In ED-XRF, x-ray photons strike the detector, causing a pulse in current driven by an large voltage bias across the detector. The Wikipedia article says that then, the number of charge carriers set free in a give pulse is proportional to the energy of the incident photon. I am a bit confused as to how this is the case. My understanding of quantum mechanics and especially solid-state physics is rudimentary, but my understanding was that a single absorption event corresponds to elevating the energy level of a single electron, not many electrons being elevated such that the sum of the energy change corresponds to the energy of the photon.
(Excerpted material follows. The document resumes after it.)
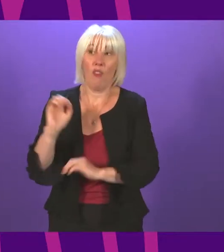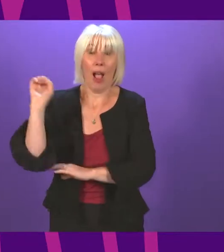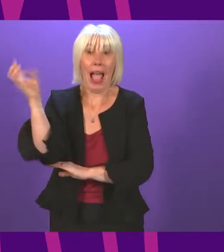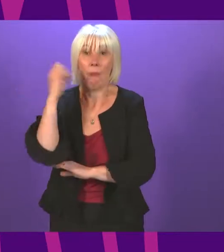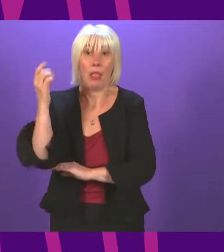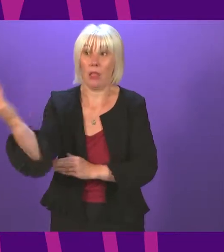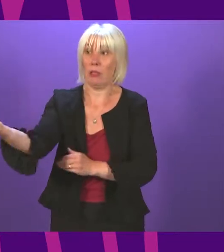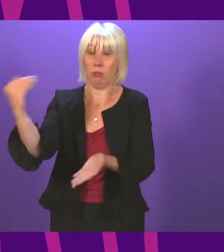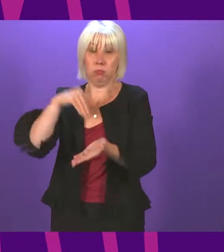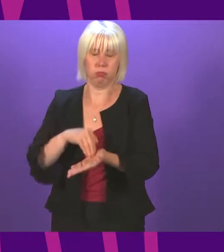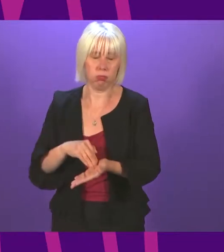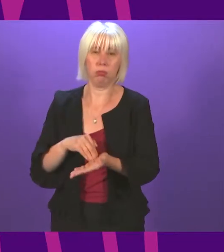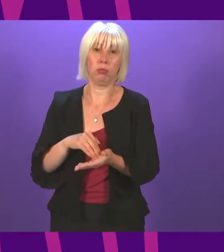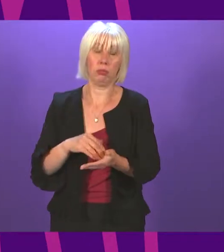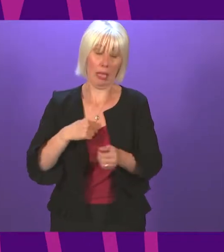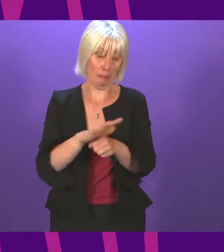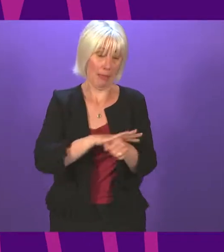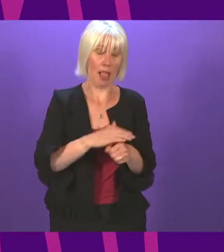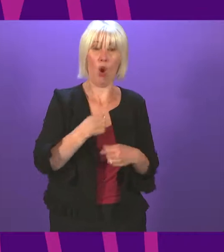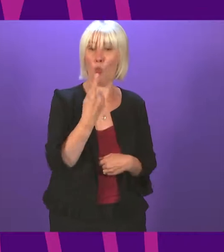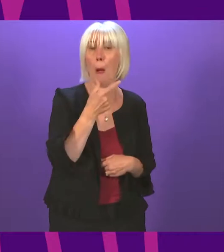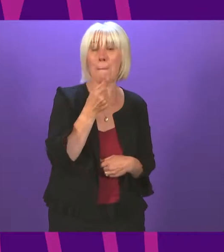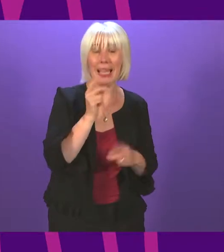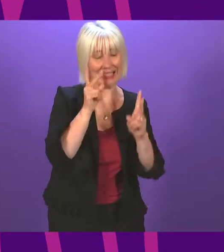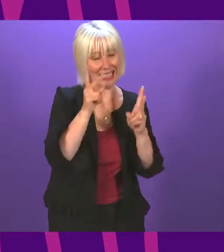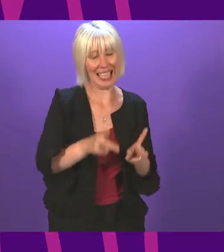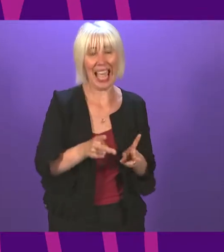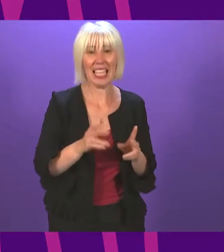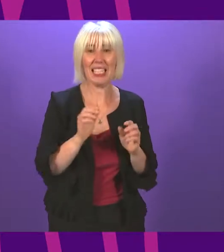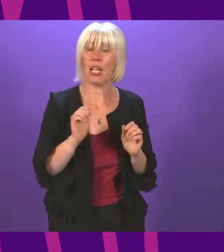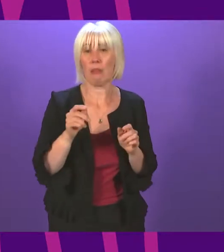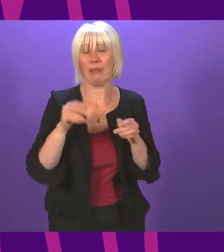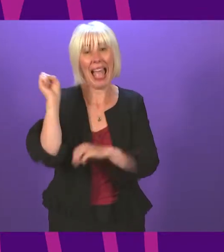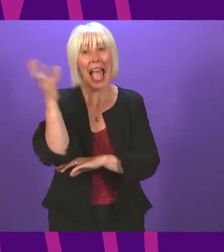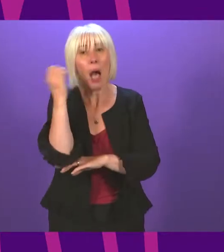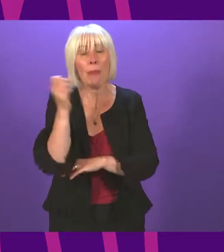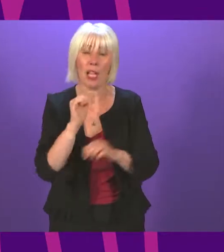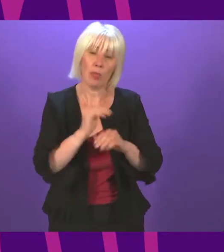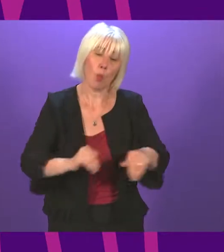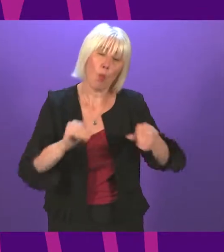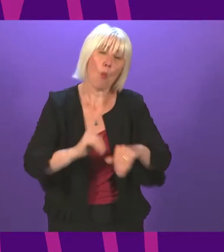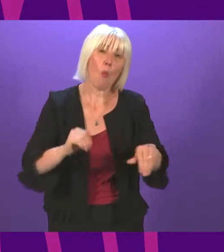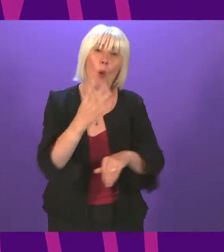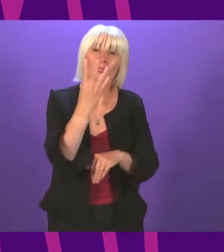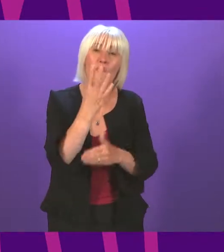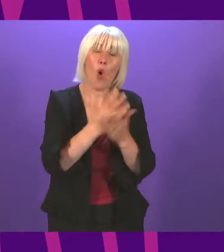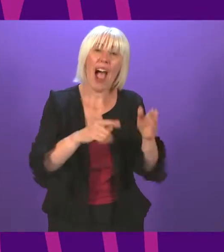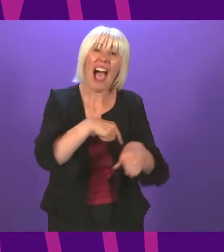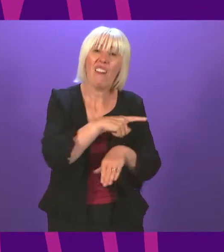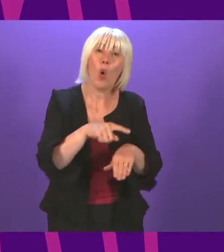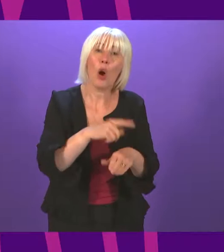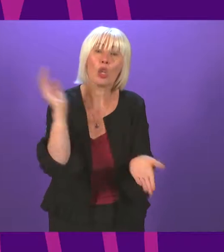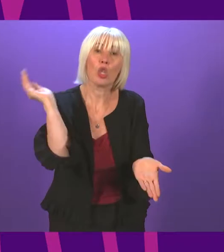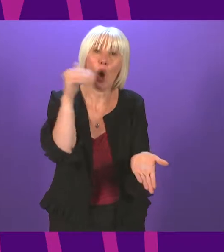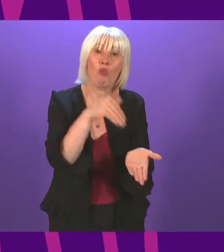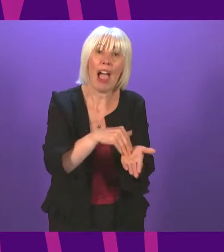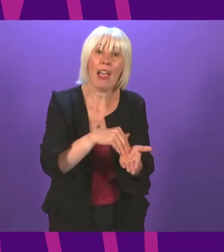my constituency, one man died in the ambulance after waiting four and a half hours for it to arrive. The ambulance never left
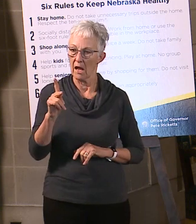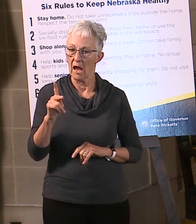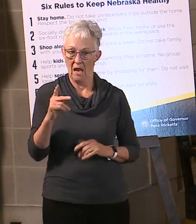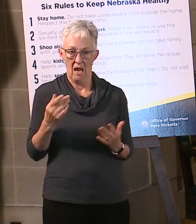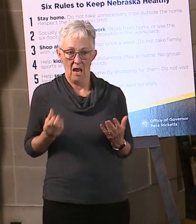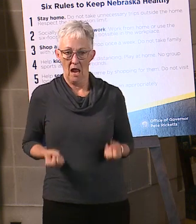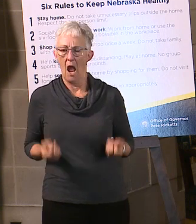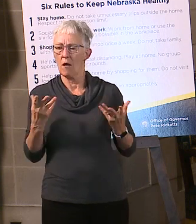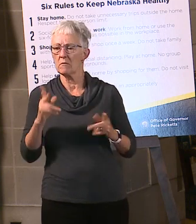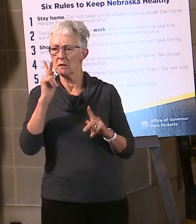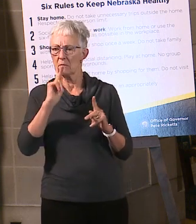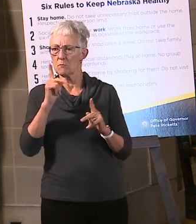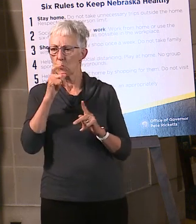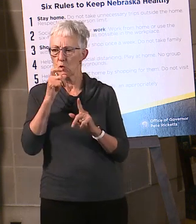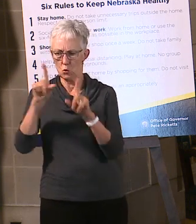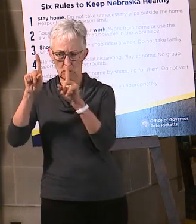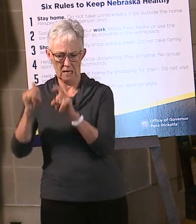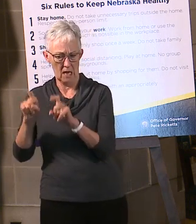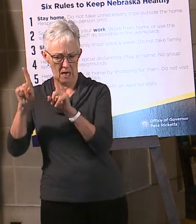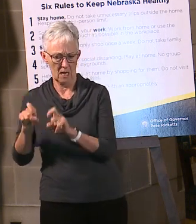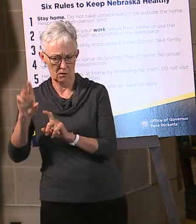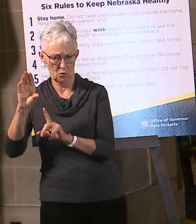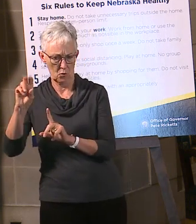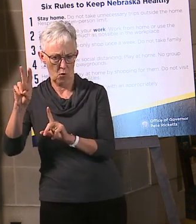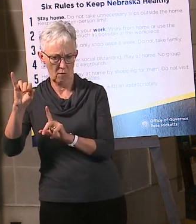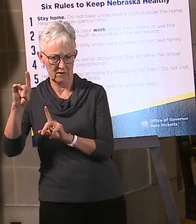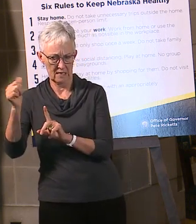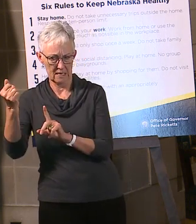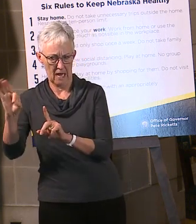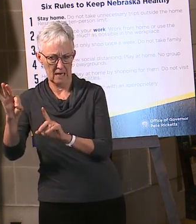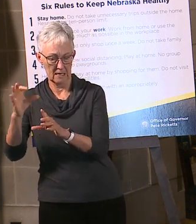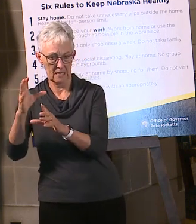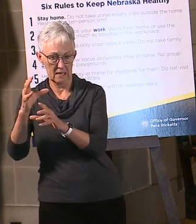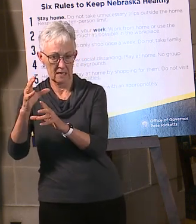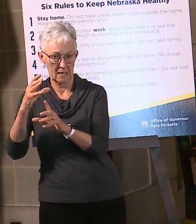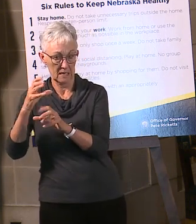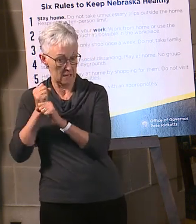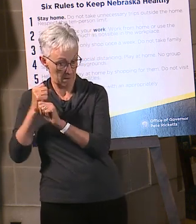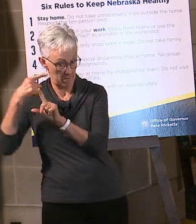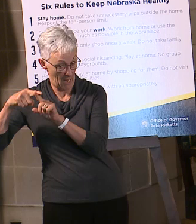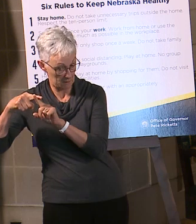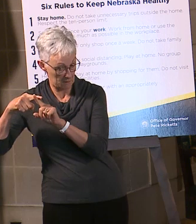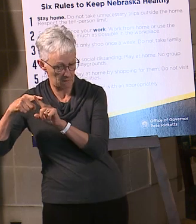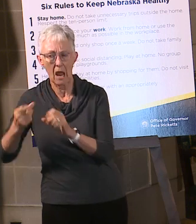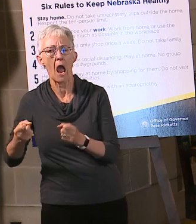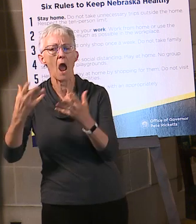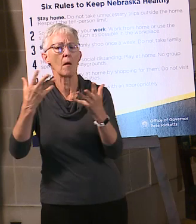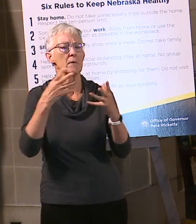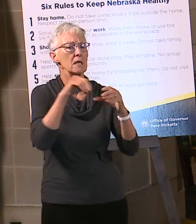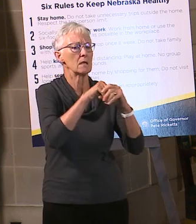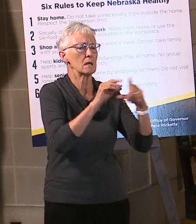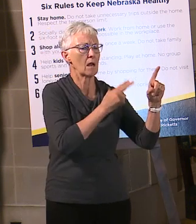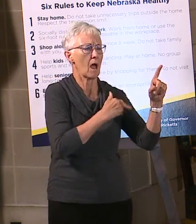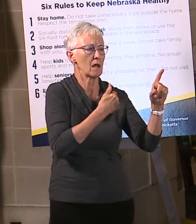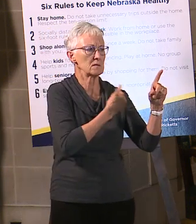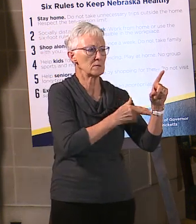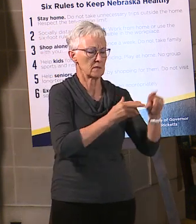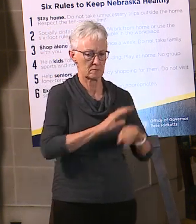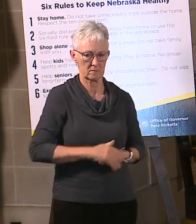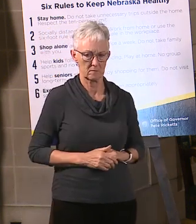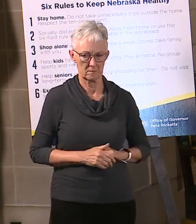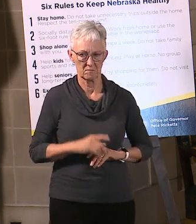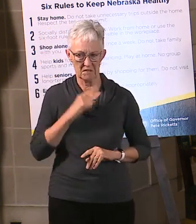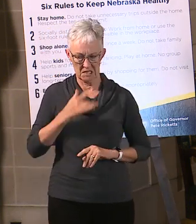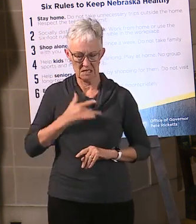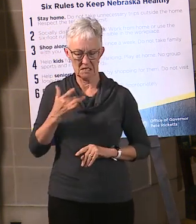So the current hospitalization rate for those testing positive is about 4.8%. Put that in perspective over a month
Why isn't this the case for other kinds of detectors, like photomultiplier tubes? For PMTs, each photon produces a single initial electron, which then has to be multiplied by the rest of the structure, right? And if the number of charge carriers tells us the energy of a photon, then how do we count the intensity of a given energy, like in this XRF spectrum? Do we just count the number of "pulses" with a given energy in a fixed amount of time? But then, I would think that the number of pulses you'd get in a given amount of time would be too many for electronics to differentiate one pulse from the next.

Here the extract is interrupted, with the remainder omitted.